Environmental impact was a lowly fourth, with the same pattern emerging as for health and safety record: just 9% of hire and reward hauliers highlighted their emissions as being a concern of their key clients, but 29% of logistics and contract distribution firms and 52% of own account operators noted the importance of their emissions to their key clients. Investment in training and Operator Compliance Risk Scores (OCRS) brought up the rear. One respondent revealed that among their key clients’ concerns was innovation, while another highlighted the need for method statements and risk assessments.

Meet the new boss

It’s debatable how much difference a change of government brings to the core job of running a transport business, but with the coalition getting its feet under the desk and the emergency budget out of the way, the Tory/Lib Dem combination appears at this very early stage to be more engaged with industry, and with road transport in particular, than the last Labour administration (although that in itself is not saying much).

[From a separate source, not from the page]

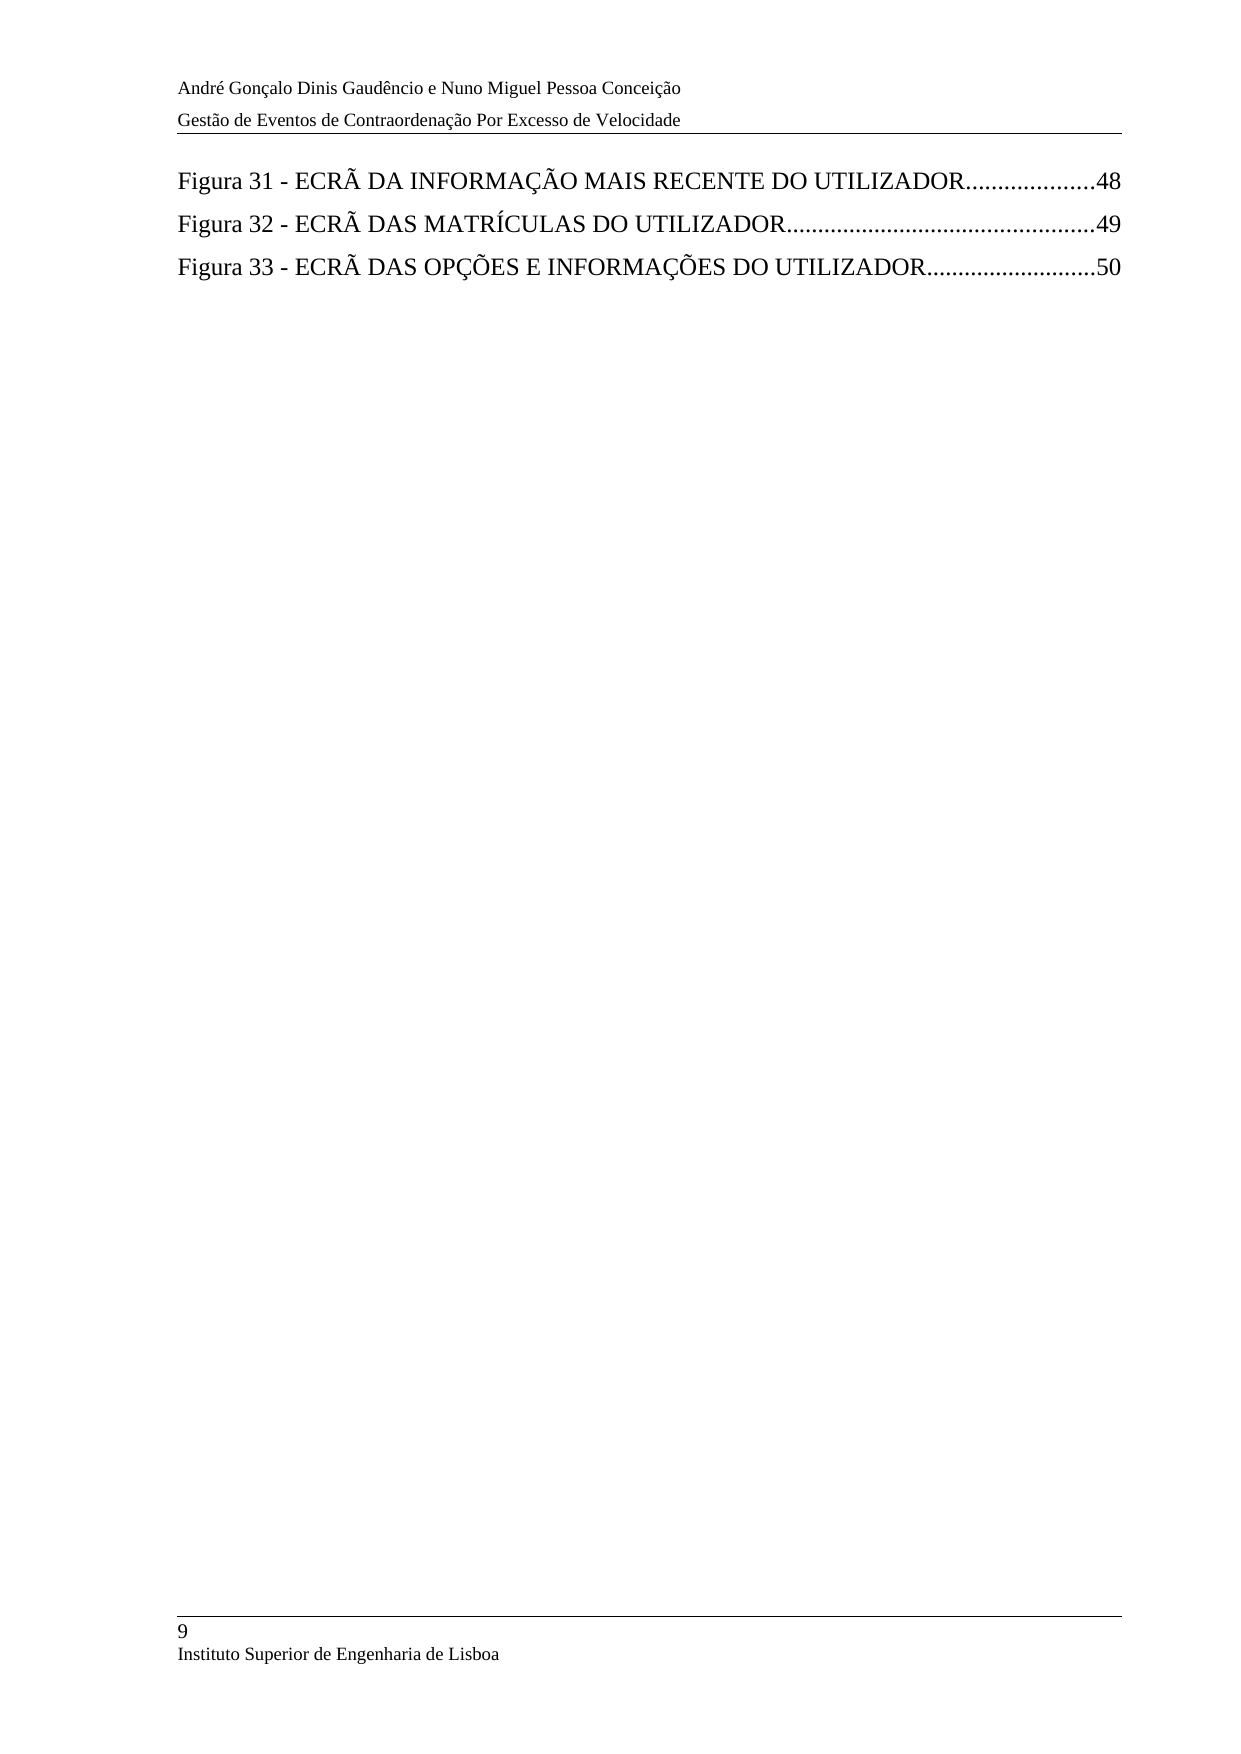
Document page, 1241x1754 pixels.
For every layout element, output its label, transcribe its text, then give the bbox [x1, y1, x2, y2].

However, we asked Trucking Britain respondents for their thoughts about the new government in the first half of June, before the first cuts were made and before George Osborne’s first proper engagement as Chancellor of the Exchequer. We asked: how road transport-friendly do you think the new government will be compared to the last?

These were the responses:

  • Much more friendly – 2%
  • A little more friendly – 20%
  • About the same – 52%
  • A little less friendly – 10%
  • Much less friendly – 6%
  • Don’t know – 10%


New truck registrations are a key indicator of the transport sector’s health. A significant majority of respondents (62%) will need to replace vehicles within the next 12 months. Here’s the precise breakdown:

  • Within the next month – 12%
  • In one to three months – 9%
  • In three to six months – 14%
  • In six to nine months – 15%
  • In nine to 12 months – 12%

However, nearly a quarter (22%) can afford to wait more than a year to purchase replacement trucks. More than half of all respondents (58%) will replace vehicles with new trucks, while 32% will opt for used. Analysis shows hire and reward hauliers are more likely to buy used (50%), while own account operators will barely look at them (4%). Similarly, it’s no surprise that the bigger the fleet, the more likely an operator is to avoid used:

  • One to 10 vehicles – 44% new, 39% used
  • 11 to 50 vehicles – 76% new, 31% used
  • 51 vehicles or more – 69% new, 17% used

Given the substantially higher cost of buying new at the moment due to exchange rates, we asked those that normally buy new, whether they would consider used vehicles less than three years old – and the overall answer is a slight surprise: just 27% said yes. Nearly half of hire and reward hauliers (48%) said they would consider used, but less than a fifth (19%) of own account operators and logistics and contract distribution firms would.